On moving to St. George, I set out to find activities that would occupy my time and make use of my experiences and expertise, a common practice among retirees, I've discovered.  I became a docent at the Art Museum taking 4th and 5th graders on art tours; I joined two book clubs, took continuing education courses, joined organizations, even becoming an officer on two boards.  In retrospect,(what's that other quote, "Hindsight is 20/20"?), I approached this search as I had the search for an avocation.  Experimenting, checking out solutions that seemed to work for others. This go round, however, I remained somewhat disconcerted, knowing that, though I found many of these activities enjoyable, something important remained missing.  

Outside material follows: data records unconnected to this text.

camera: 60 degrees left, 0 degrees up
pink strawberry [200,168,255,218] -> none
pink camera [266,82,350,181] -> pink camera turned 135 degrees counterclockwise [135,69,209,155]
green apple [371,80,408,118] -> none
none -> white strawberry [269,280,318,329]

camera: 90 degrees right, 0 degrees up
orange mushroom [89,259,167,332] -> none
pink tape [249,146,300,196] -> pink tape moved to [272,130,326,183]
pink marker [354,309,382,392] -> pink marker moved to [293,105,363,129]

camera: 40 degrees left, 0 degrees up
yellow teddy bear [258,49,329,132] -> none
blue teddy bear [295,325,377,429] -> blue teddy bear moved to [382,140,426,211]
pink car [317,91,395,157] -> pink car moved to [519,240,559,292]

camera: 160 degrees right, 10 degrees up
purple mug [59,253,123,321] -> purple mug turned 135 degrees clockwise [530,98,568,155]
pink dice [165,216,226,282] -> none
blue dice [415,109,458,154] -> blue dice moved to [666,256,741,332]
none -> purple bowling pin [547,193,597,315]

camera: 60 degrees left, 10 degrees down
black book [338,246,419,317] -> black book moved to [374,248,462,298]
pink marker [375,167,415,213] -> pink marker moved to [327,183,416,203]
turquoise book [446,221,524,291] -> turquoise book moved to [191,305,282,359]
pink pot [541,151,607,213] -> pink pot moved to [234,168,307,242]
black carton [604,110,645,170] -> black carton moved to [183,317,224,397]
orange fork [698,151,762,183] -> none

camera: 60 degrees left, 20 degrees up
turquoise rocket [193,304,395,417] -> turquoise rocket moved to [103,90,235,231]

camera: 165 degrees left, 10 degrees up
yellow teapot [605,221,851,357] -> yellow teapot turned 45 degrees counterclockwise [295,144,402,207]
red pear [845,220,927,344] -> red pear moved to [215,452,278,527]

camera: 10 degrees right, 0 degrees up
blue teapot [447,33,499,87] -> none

Then, a moment of synchronicity - a few months ago, my brother recommended two books he had enjoyed, books about aging - Travels with Epicurus and Rules for Old Men Waiting. Moved by both, I began to pay attention to my mounting irritation with the incessant anti-aging commercials, noticed how frequently my contemporaries expressed concerns over memory lapses or the onset of yet another physical ailment or decline, observed my melancholy as one by one the celebrities of my youth passed away, and filled the pages of my personal journal with my observations and a growing list of questions that began to arise about this process called aging.

Questions that sent me off into memoirs and journals, classic tomes on aging, websites and blogs and - quotes, and among them the Amiel quote.  Here was the work, the missing leg of the stool, learning how to age with dignity, grace, and wisdom  . Here was work that would require research and creativity, trial and error, effort and thought, and learning with and from others.  Here was work that might be a contribution to others. Everything that was satisfying and worthwhile about work in the past.

In the weeks and months ahead, I'll share resources, questions, observations, the stops I'm making along the way.  My hope - to contribute to a different way of thinking about aging, to learn from and with others how to do more than cope with the very real challenges I know aging can bring, but also to use the opportunities and blessings this stage in life can offer. Not either/or but both.